Çok sevdiğim bir söz vardır, “Uzlaşamıyorsan ve teslim olmuyorsan hayat güzeldir” diye. Düşününce aslında ne çok şeyi reddediyor ya da ne çok şeye teslim oluyoruz. Evet reddediyorum, her cümlenin içinde kullanılan anlamsız yabancı sözcükleri, günlük yaşamımız içinde kendine yer etmiş onlarca markayı, ithal davranışları, bizim olmayan üzerimize bol gelen o başkalık duygusunu, internette sanal sohbet alanlarında -her nerede ise- sembollü yazıları, bana hiçbir anlam ifade etmeyen o anlamsız sözcükleri içimden gelen kocaman bir haykırışla reddediyorum.
2 yıl önce yüksek lisans tezimi yazarken tez konusu gereği uzunca bir zaman bunu araştırmıştım. Ne tür anlamlar yükleniyordu bu sembollere, neden kısaltılıyordu bu kadar kelimeler, zamandan mı tasarruftu, bilgisayar tuşlarına dokunmak uzun uzun, zor mu geliyordu? Araştırmayı tamamlamak için yaklaşık 30-35 kişi ile sanal sohbet ortamlarında sohbet etmiş hatta ağzımın payını almıştım diyebilirim. Konuştuğum ya da yazıştığım insanların pek çoğunun bu zaman tasarrufu yoluna başvurduklarını ve aslında bizim olmayan bizimmiş gibi kelimeleri tükettiklerine şahit olmuştum.

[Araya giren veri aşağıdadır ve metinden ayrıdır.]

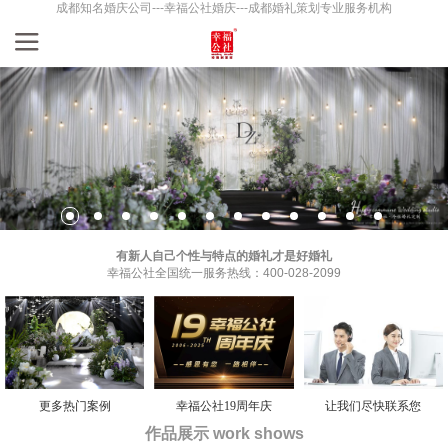
成都知名婚庆公司---幸福公社婚庆---成都婚礼策划专业服务机构
有新人自己个性与特点的婚礼才是好婚礼
幸福公社全国统一服务热线：400-028-2099
更多热门案例
幸福公社19周年庆
让我们尽快联系您
作品展示 work shows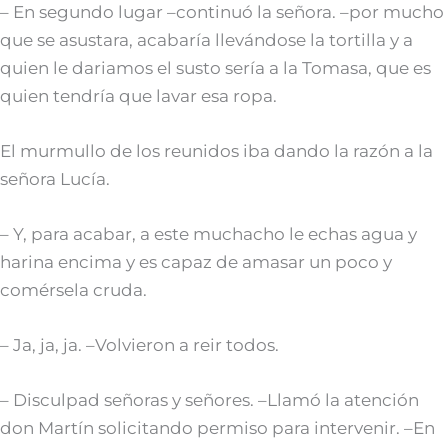
– En segundo lugar –continuó la señora. –por mucho
que se asustara, acabaría llevándose la tortilla y a
quien le dariamos el susto sería a la Tomasa, que es
quien tendría que lavar esa ropa.
El murmullo de los reunidos iba dando la razón a la
señora Lucía.
– Y, para acabar, a este muchacho le echas agua y
harina encima y es capaz de amasar un poco y
comérsela cruda.
– Ja, ja, ja. –Volvieron a reir todos.
– Disculpad señoras y señores. –Llamó la atención
don Martín solicitando permiso para intervenir. –En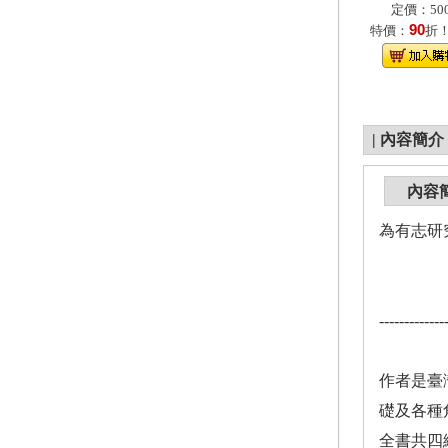
定價：500
90
特價：
折
|
內容簡介
內容
為有志研
-------------
作者是臺
礎及各種
全書共四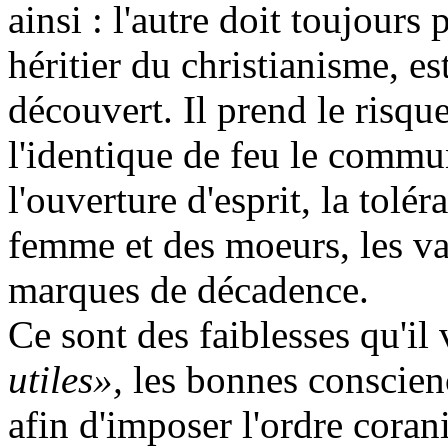
ainsi : l'autre doit toujours
héritier du christianisme, es
découvert. Il prend le risqu
l'identique de feu le commun
l'ouverture d'esprit, la tolér
femme et des moeurs, les va
marques de décadence.
Ce sont des faiblesses qu'i
utiles»,
les bonnes conscien
afin d'imposer l'ordre cora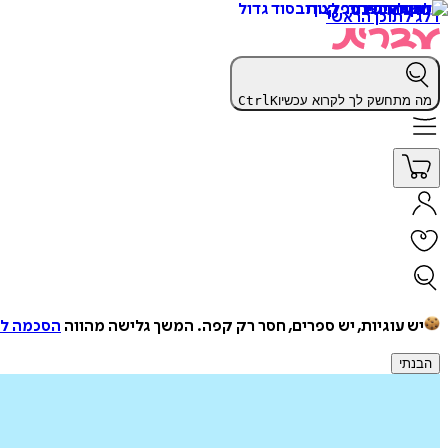
דלג לתוכן הראשי
מה מתחשק לך לקרוא עכשיו
K
Ctrl
יש עוגיות, יש ספרים, חסר רק קפה.
המשך גלישה מהווה
הסכמה למ
הבנתי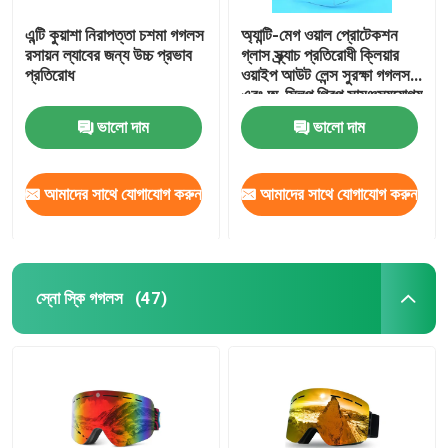
এন্টি কুয়াশা নিরাপত্তা চশমা গগলস
অ্যান্টি-মেগ ওয়াল প্রোটেকশন
রসায়ন ল্যাবের জন্য উচ্চ প্রভাব
গ্লাস স্ক্র্যাচ প্রতিরোধী ক্লিয়ার
প্রতিরোধ
ওয়াইপ আউট লেন্স সুরক্ষা গগলস
এবং অ-স্লিপ গ্রিপ সামঞ্জস্যযোগ্য
মন্দির ল্যাব গগলস
ভালো দাম
ভালো দাম
আমাদের সাথে যোগাযোগ করুন
আমাদের সাথে যোগাযোগ করুন
স্নো স্কি গগলস
(47)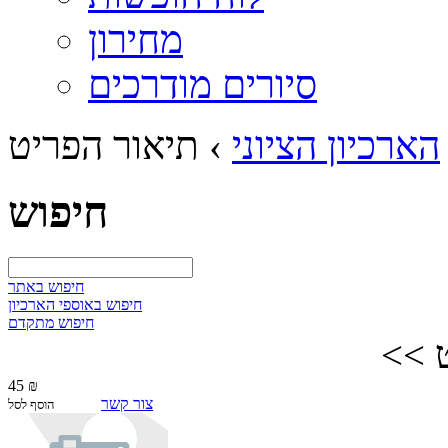
מחירון
סיורים מודרכים
הארכיון הציוני
›
תיאור הפריט
חיפוש
חיפוש באתר
חיפוש באוספי הארכיון
חיפוש מתקדם
 >>
45 ₪
צור קשר
הוסף לסל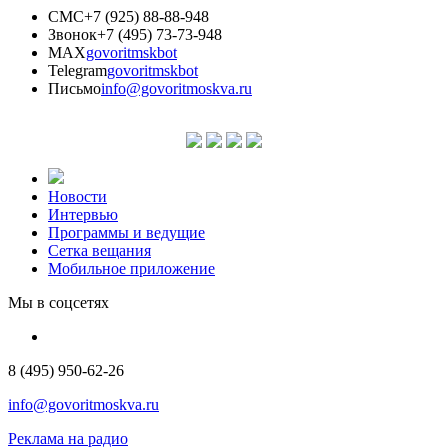
СМС
+7 (925) 88-88-948
Звонок
+7 (495) 73-73-948
MAX
govoritmskbot
Telegram
govoritmskbot
Письмо
info@govoritmoskva.ru
Новости
Интервью
Программы и ведущие
Сетка вещания
Мобильное приложение
Мы в соцсетях
8 (495) 950-62-26
info@govoritmoskva.ru
Реклама на радио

Liste uzayıp gidebilir, sadece içimdeki reddetmenin bugünkü adı “Türkçe’ye saygısızlık”. Ne kadar kaçsak da kullanmamaya çalışsak da ister istemez bizi de sarmalıyor, bir yerden sonra zorunlu hale geliyor. Ey blog okuru varsa benim de yazılarımda bu tür yanlışlarım düzelt beni. Yazar olarak bir rica sadece.